The original data set contained 3,047 observations representing the different counties in the United States along with 33 different demographic qualities. Since our project scope covers the states of California, South Carolina, and Illinois, these were filtered and integer encoded. This reduced our data to only 205 observations.

In addition, we:

  • removed binnedinc because median income per capita binned by decile is neither numeric nor factor.

  • removed pctsomecol18_24, pctemployed16_over, pctprivatecoveragealone because they contained lot of NA values.

  • extracted only State information from geography, where the original source contained County and State separated by comma.

Model Fitting

Since there were many variables, we used AIC and BIC to find the optimal model. We then searched for influential points for each model using Cook’s Distance and removed these from the set.

We used Fitted vs. Residual and Q-Q plot graphs to visually determine which model would be preferable. Based purely on the graphs, there’s no clear way to determine which would be better so we defer to quantitative testing by comparing their RMSE, adjusted R2, and results in of the Breusch-Pagan and Shapiro-Wilk Test.

FittedQQplots.png
Screen Shot 2020-12-22 at 11.06.50 AM.png

In comparing the results, we find that most of the quantitative test results are the same. We did notice that the AIC model's $R^2$ was higher, which was expected for a model with more predictors. By comparing their Adjusted $R^2$ instead, we found a very small difference of 0.0073698.

Seeing as the models are very close, we opted to choose the BIC model as it had less predictors compared to the more complex AIC model. It turns out that these two models are actually nested, so we checked by running an ANOVA test. The test further confirmed that the smaller BIC model is preferred.
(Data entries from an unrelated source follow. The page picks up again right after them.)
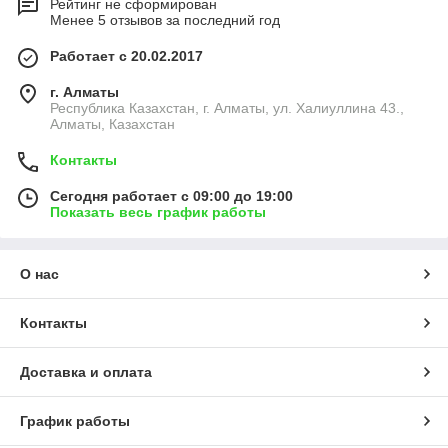
Рейтинг не сформирован
Менее 5 отзывов за последний год
Работает с 20.02.2017
г. Алматы
Республика Казахстан, г. Алматы, ул. Халиуллина 43.,
Алматы, Казахстан
Контакты
Сегодня работает с 09:00 до 19:00
Показать весь график работы
О нас
Контакты
Доставка и оплата
График работы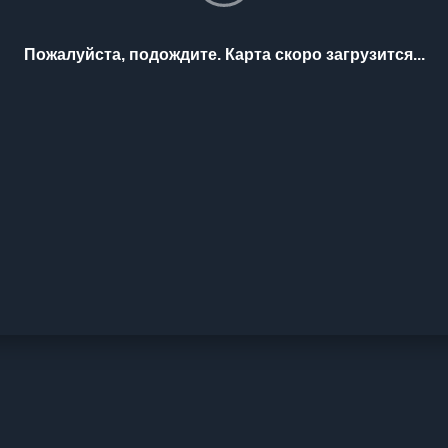
Пожалуйста, подождите. Карта скоро загрузится...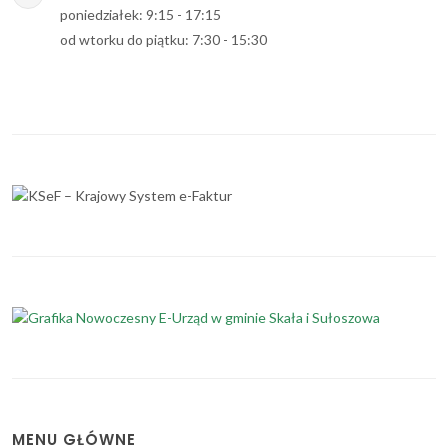
poniedziałek: 9:15 - 17:15
od wtorku do piątku: 7:30 - 15:30
MENU GŁÓWNE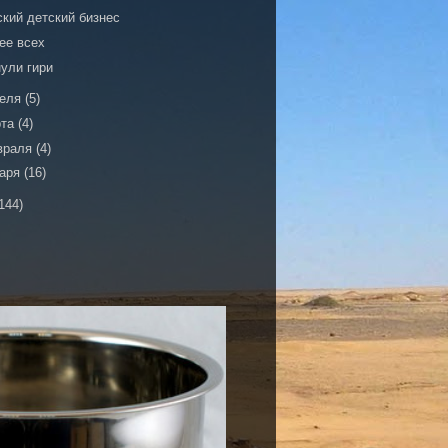
ский детский бизнес
ее всех
нули гири
реля
(5)
рта
(4)
враля
(4)
варя
(16)
144)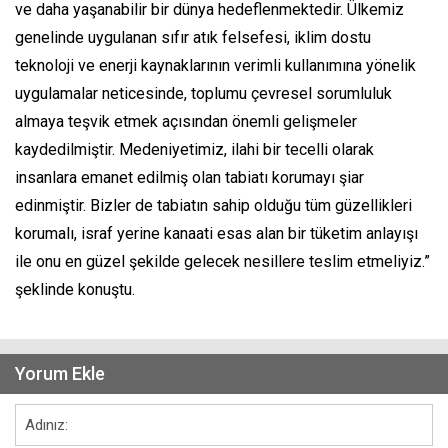
ve daha yaşanabilir bir dünya hedeflenmektedir. Ülkemiz
genelinde uygulanan sıfır atık felsefesi, iklim dostu
teknoloji ve enerji kaynaklarının verimli kullanımına yönelik
uygulamalar neticesinde, toplumu çevresel sorumluluk
almaya teşvik etmek açısından önemli gelişmeler
kaydedilmiştir. Medeniyetimiz, ilahi bir tecelli olarak
insanlara emanet edilmiş olan tabiatı korumayı şiar
edinmiştir. Bizler de tabiatın sahip olduğu tüm güzellikleri
korumalı, israf yerine kanaati esas alan bir tüketim anlayışı
ile onu en güzel şekilde gelecek nesillere teslim etmeliyiz.”
şeklinde konuştu.
Yorum Ekle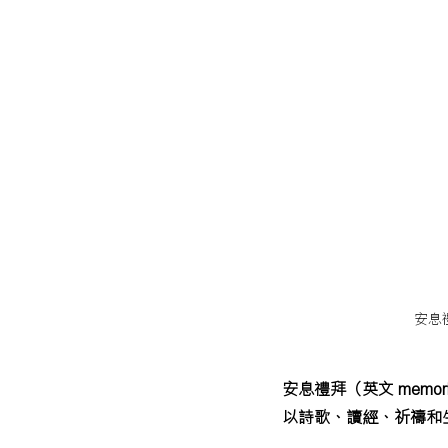
安息
安息禮拜（英文 memori
以詩歌、讀經、祈禱和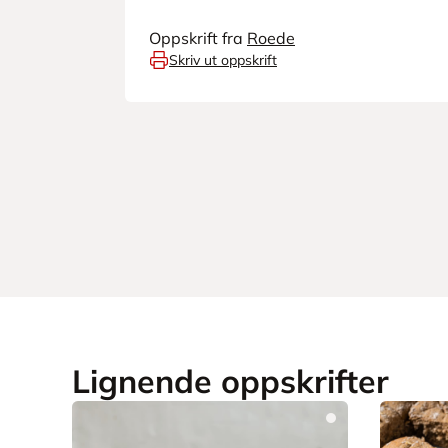
Oppskrift fra
Roede
Skriv ut oppskrift
Lignende oppskrifter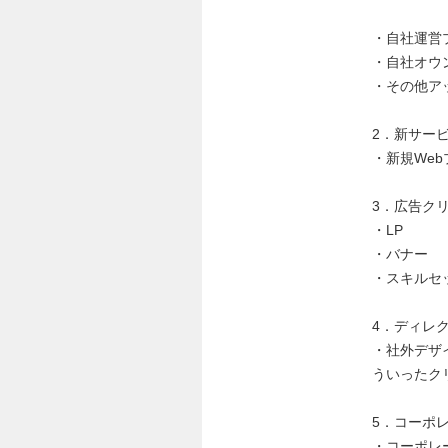
・自社運営
・自社オウ
・その他ア
2．新サービス
・新規Web
3．広告ク
・LP
・バナー
・スキルセット
4．ディレ
・社外デザ
ういったク
5．コーポ
・コーポレ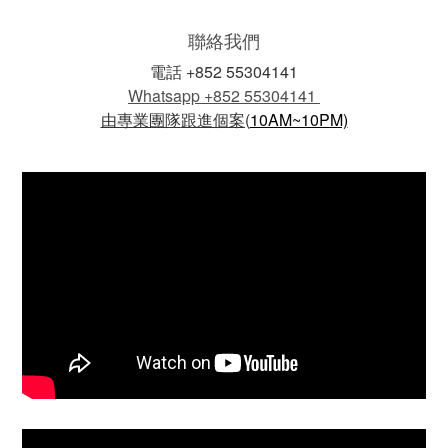
聯絡我們
電話 +852 55304141
Whatsapp +852 55304141
由專業團隊
跟進個案(
10AM~10PM)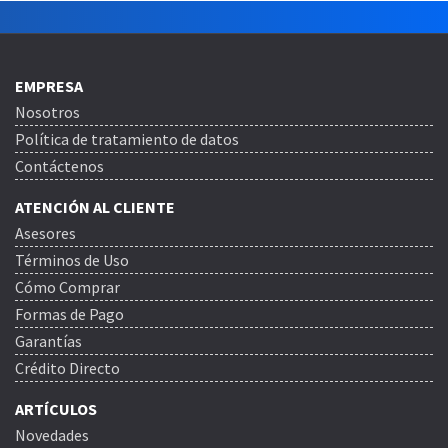
EMPRESA
Nosotros
Política de tratamiento de datos
Contáctenos
ATENCIÓN AL CLIENTE
Asesores
Términos de Uso
Cómo Comprar
Formas de Pago
Garantías
Crédito Directo
ARTÍCULOS
Novedades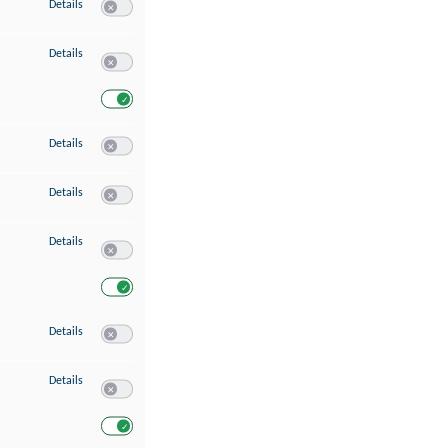
zu Speichern von oder Zugriff auf Informationen auf einem Endgerät
Details
Switch zum Einwilligen bzw. Ablehnen des Dienstes Speichern 
zu Verwendung reduzierter Daten zur Auswahl von Werbeanzeigen
Details
Switch zum Einwilligen bzw. Ablehnen des Dienstes Verwend
Switch zum Einwilligen bzw. Ablehnen des Dienstes Verwendu
zu Erstellung von Profilen für personalisierte Werbung
Details
Switch zum Einwilligen bzw. Ablehnen des Dienstes Erstellung 
zu Verwendung von Profilen zur Auswahl personalisierter Werbung
Details
Switch zum Einwilligen bzw. Ablehnen des Dienstes Verwendun
zu Messung der Werbeleistung
Details
Switch zum Einwilligen bzw. Ablehnen des Dienstes Messung 
Switch zum Einwilligen bzw. Ablehnen des Dienstes Messung d
zu Messung der Performance von Inhalten
Details
Switch zum Einwilligen bzw. Ablehnen des Dienstes Messung 
zu Analyse von Zielgruppen durch Statistiken oder Kombinationen von Dat
Details
Switch zum Einwilligen bzw. Ablehnen des Dienstes Analyse v
Switch zum Einwilligen bzw. Ablehnen des Dienstes Analyse v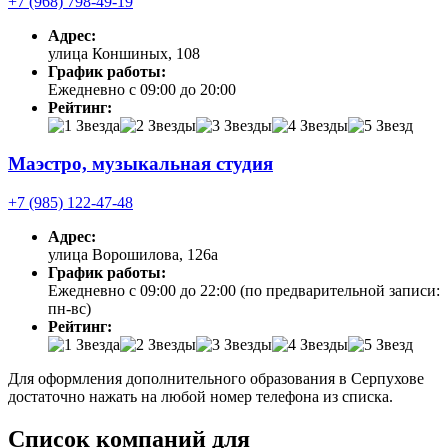
+7 (968) 798-49-19
Адрес:
улица Коншиных, 108
График работы:
Ежедневно с 09:00 до 20:00
Рейтинг:
Маэстро, музыкальная студия
+7 (985) 122-47-48
Адрес:
улица Ворошилова, 126а
График работы:
Ежедневно с 09:00 до 22:00 (по предварительной записи:
пн-вс)
Рейтинг:
Для оформления дополнительного образования в Серпухове
достаточно нажать на любой номер телефона из списка.
Список компаний для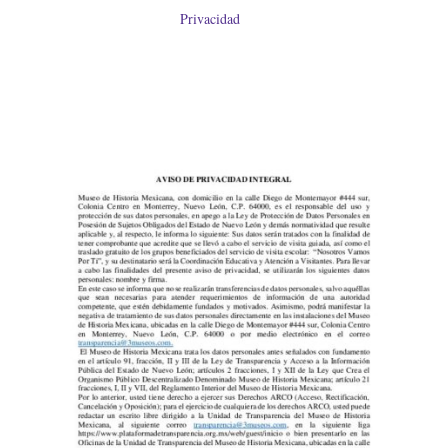
Privacidad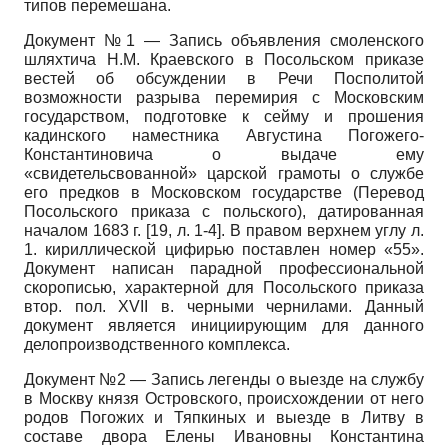
типов перемешана.
Документ №1 — Запись объявления смоленского
шляхтича Н.М. Краевского в Посольском приказе
вестей об обсуждении в Речи Посполитой
возможности разрыва перемирия с Московским
государством, подготовке к сейму и прошения
кадинского наместника Августина Погожего-
Константиновича о выдаче ему
«свидетельсвованной» царской грамоты о службе
его предков в Московском государстве (Перевод
Посольского приказа с польского), датированная
началом 1683 г. [19, л. 1-4]. В правом верхнем углу л.
1. кириллической цифирью поставлен номер «55».
Документ написан парадной профессиональной
скорописью, характерной для Посольского приказа
втор. пол. XVII в. черными чернилами. Данный
документ является инициирующим для данного
делопроизводственного комплекса.
Документ №2 — Запись легенды о выезде на службу
в Москву князя Островского, происхождении от него
родов Погожих и Тяпкиных и выезде в Литву в
составе двора Елены Ивановны Константина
Screen Shot 2020-12-22 at 11.16.57 AM.png

Prediction and Discussion

Screen Shot 2020-12-22 at 11.18.38 AM.png

We predicted three observations from different states and we found that the model predicted very close to the actual target_deathrate. For the other observations, it was also fairly close. Thus, we think this model is very useful in predicting the Mean per capita (100,000) cancer mortality.

The observed data shows that counties with high median income and education has lower mean per capita (100,000) cancer mortality. It may be possible that cases with higher income can afford expensive treatments, thus reducing mortality rates compared to cases with less income. It is also possible to extrapolate that education might help lead good and healthy lifestyle.

From the coefficients we can infer that Mean per capita (100,000) cancer diagoses, Percent of county residents who identify as Black and Percent of county residents with employee-provided private health coverage has positive correlation with Mean per capita (100,000) cancer mortality.

Similarly, from the coefficients we can infer that Median Income and Percent of county residents ages 18-24 highest education attained (bachelor’s degree) has negative correlation with Mean per capita (100,000) cancer mortality.